** Work request **
Without any images, write the data out exactly as it appears.

Dataset items:
● ● ● ●
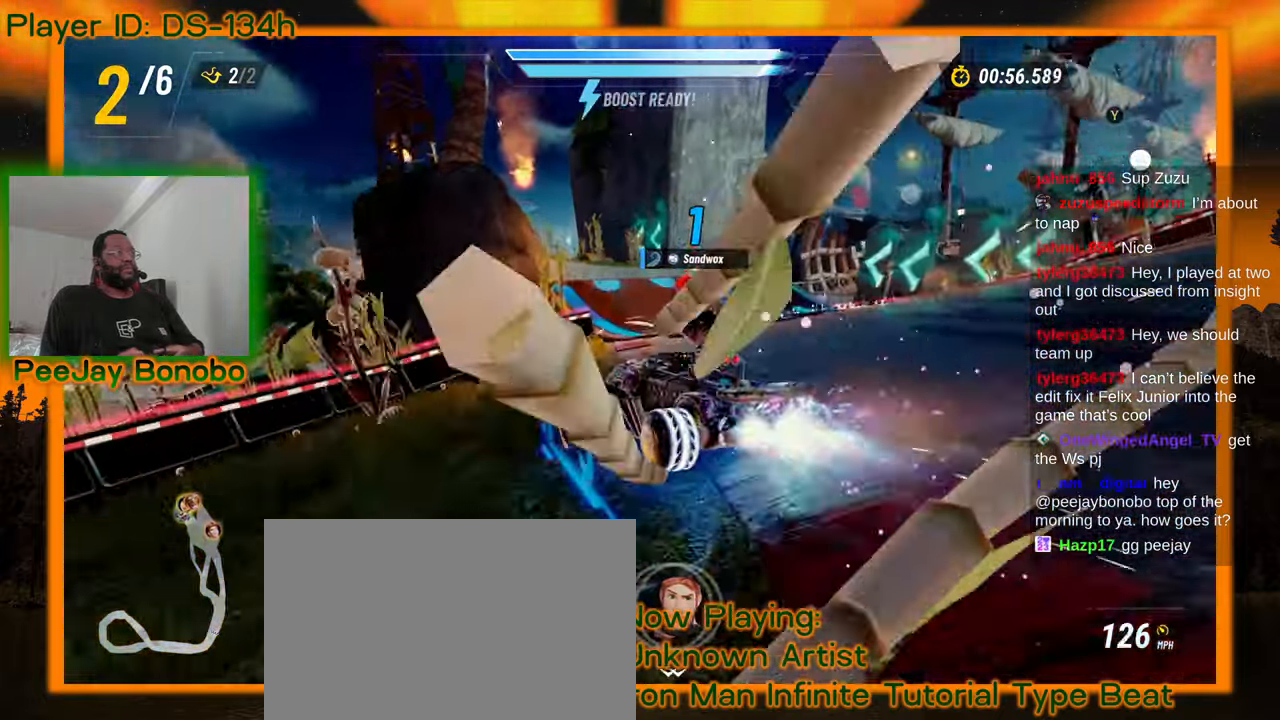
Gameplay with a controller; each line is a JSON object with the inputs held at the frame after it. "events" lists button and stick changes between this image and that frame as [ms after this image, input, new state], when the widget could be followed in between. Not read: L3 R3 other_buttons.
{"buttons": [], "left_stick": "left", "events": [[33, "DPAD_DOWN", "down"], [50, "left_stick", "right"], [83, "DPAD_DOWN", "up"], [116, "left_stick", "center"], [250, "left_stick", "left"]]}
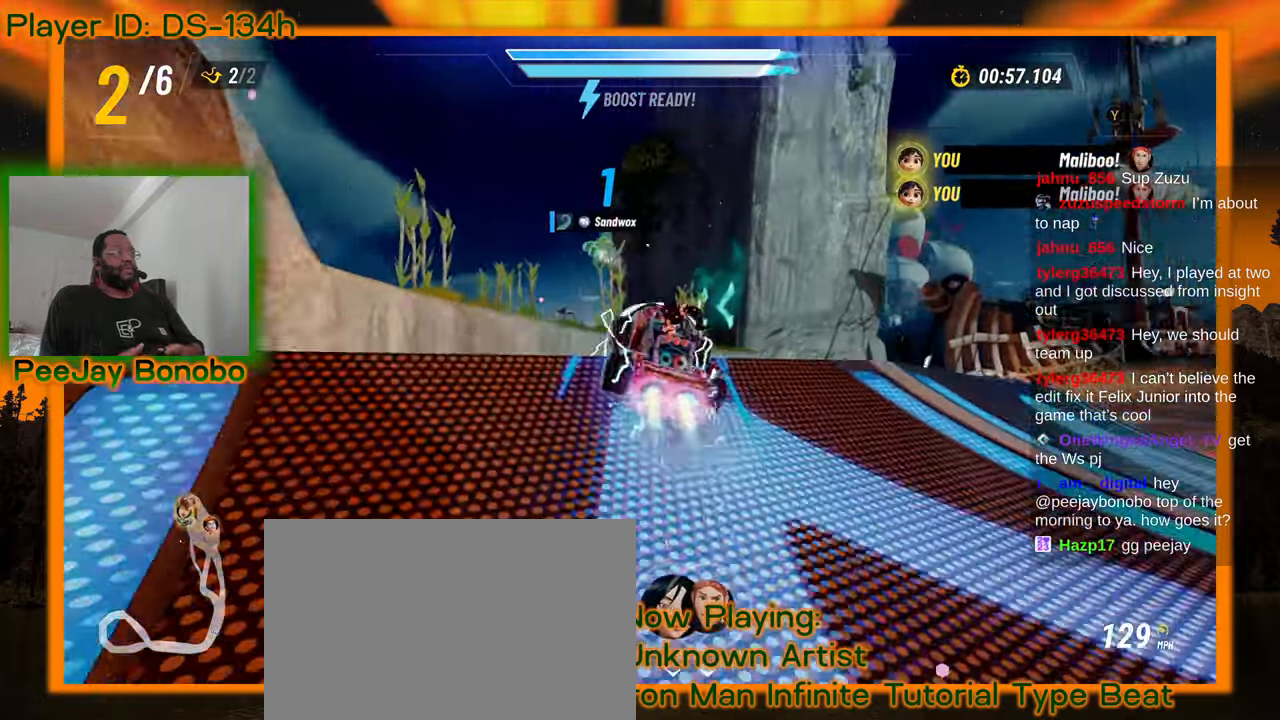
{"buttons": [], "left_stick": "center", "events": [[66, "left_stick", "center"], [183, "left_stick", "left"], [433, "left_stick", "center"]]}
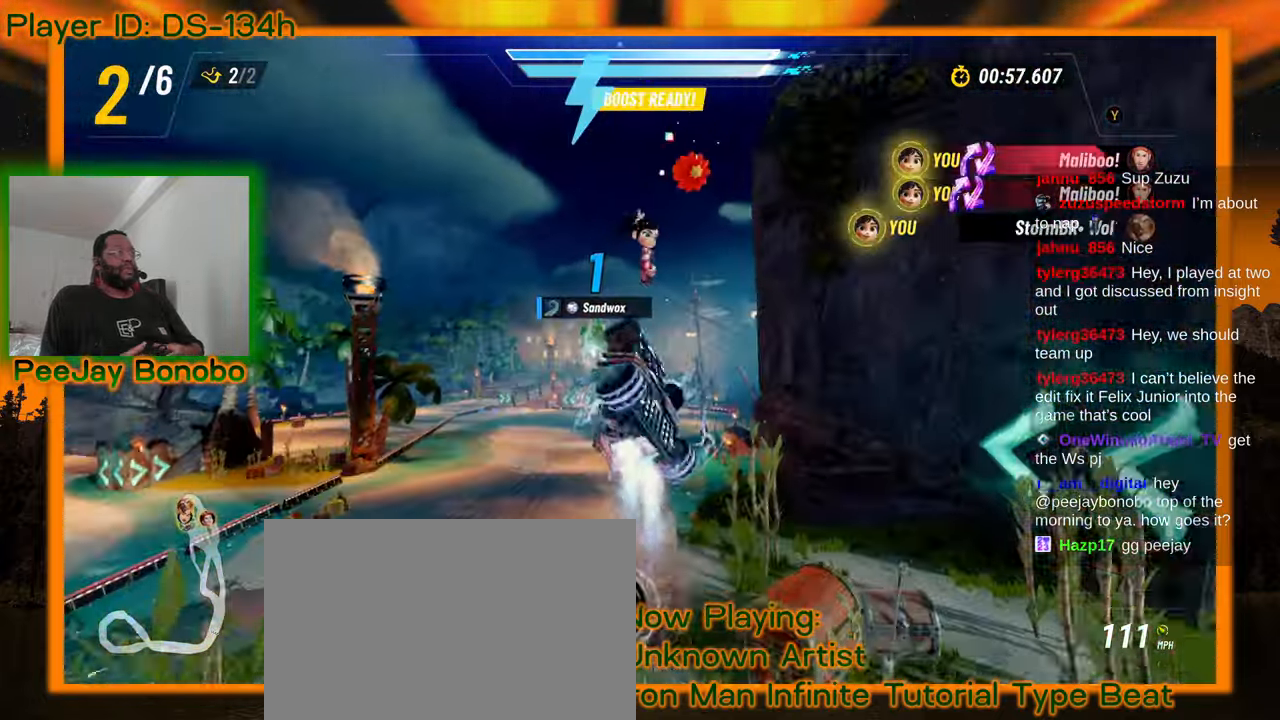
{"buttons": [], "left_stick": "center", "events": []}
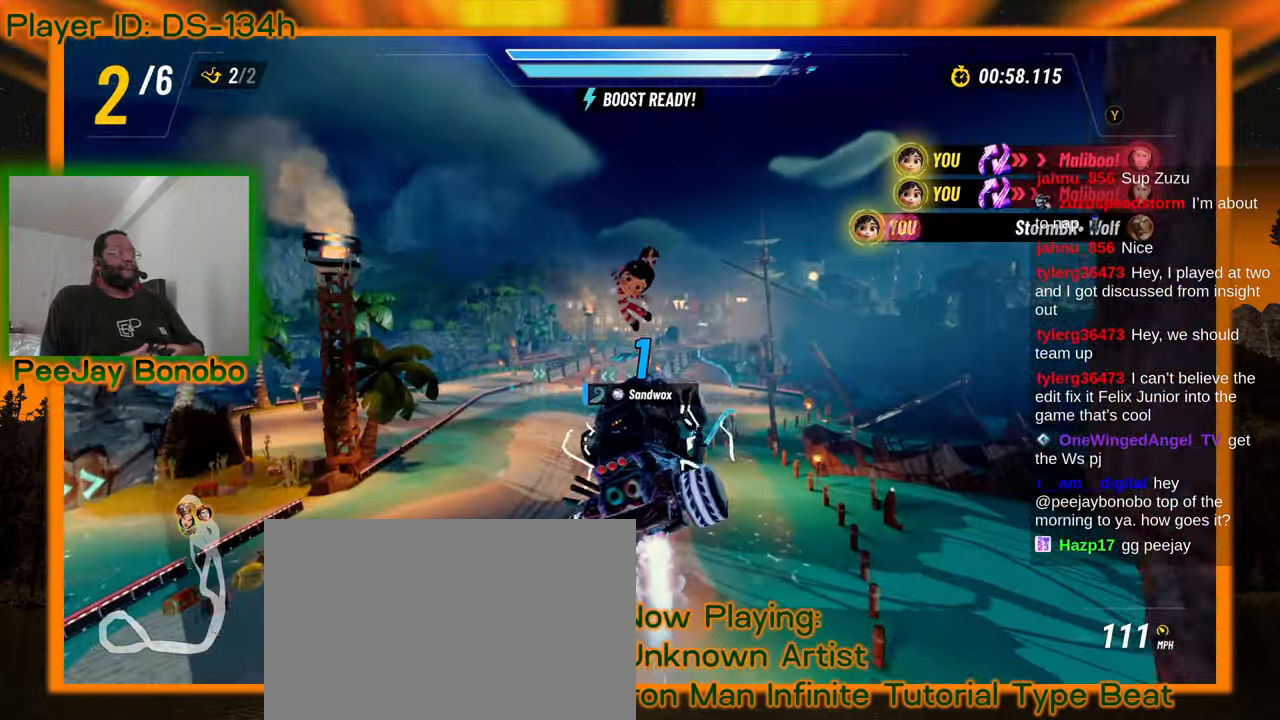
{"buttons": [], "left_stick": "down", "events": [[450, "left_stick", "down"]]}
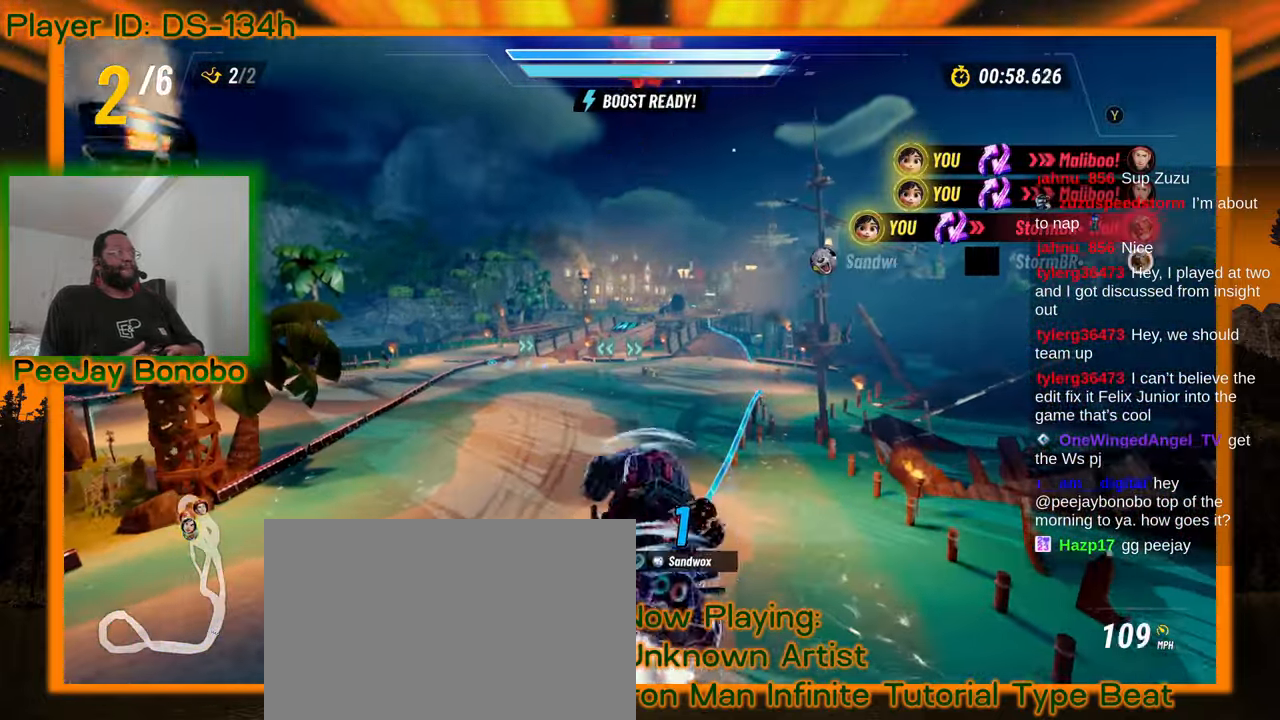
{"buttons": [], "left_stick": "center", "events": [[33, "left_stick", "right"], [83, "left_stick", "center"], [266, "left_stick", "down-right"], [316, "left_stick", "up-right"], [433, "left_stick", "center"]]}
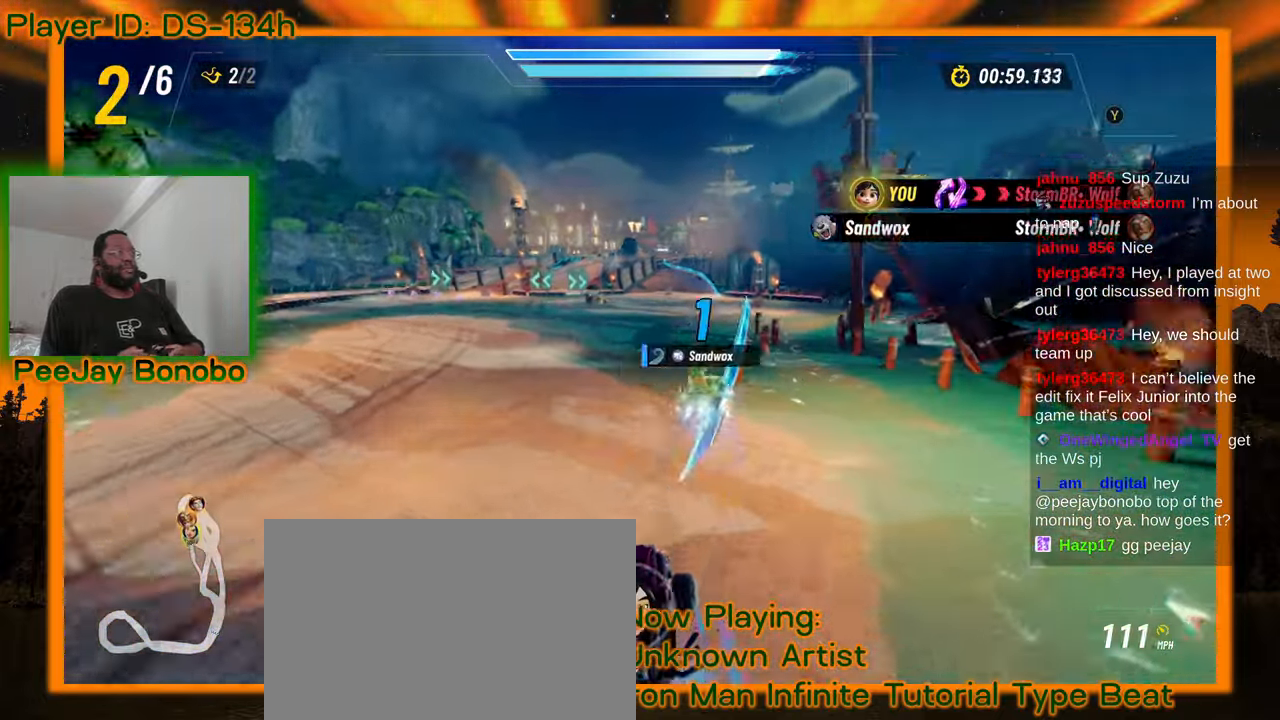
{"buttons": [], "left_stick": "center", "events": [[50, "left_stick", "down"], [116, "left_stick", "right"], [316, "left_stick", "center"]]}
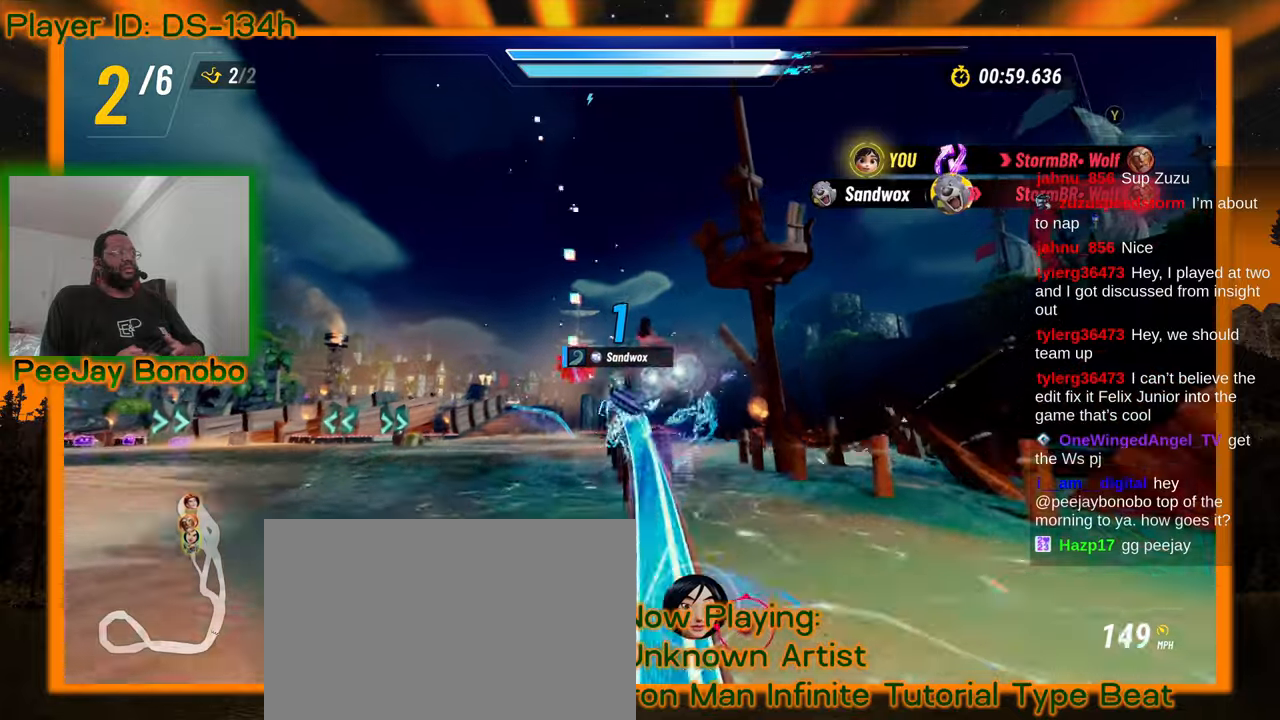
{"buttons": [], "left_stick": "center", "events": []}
● ● ● ●
** Output for this exercise **
Gameplay with a controller; each line is a JSON object with the inputs held at the frame after it. "events" lists button and stick changes between this image and that frame as [ms after this image, input, new state], when the widget could be followed in between. Not read: L3 R3 other_buttons.
{"buttons": [], "left_stick": "left", "events": [[33, "DPAD_DOWN", "down"], [50, "left_stick", "right"], [83, "DPAD_DOWN", "up"], [116, "left_stick", "center"], [250, "left_stick", "left"]]}
{"buttons": [], "left_stick": "center", "events": [[66, "left_stick", "center"], [183, "left_stick", "left"], [433, "left_stick", "center"]]}
{"buttons": [], "left_stick": "center", "events": []}
{"buttons": [], "left_stick": "down", "events": [[450, "left_stick", "down"]]}
{"buttons": [], "left_stick": "center", "events": [[33, "left_stick", "right"], [83, "left_stick", "center"], [266, "left_stick", "down-right"], [316, "left_stick", "up-right"], [433, "left_stick", "center"]]}
{"buttons": [], "left_stick": "center", "events": [[50, "left_stick", "down"], [116, "left_stick", "right"], [316, "left_stick", "center"]]}
{"buttons": [], "left_stick": "center", "events": []}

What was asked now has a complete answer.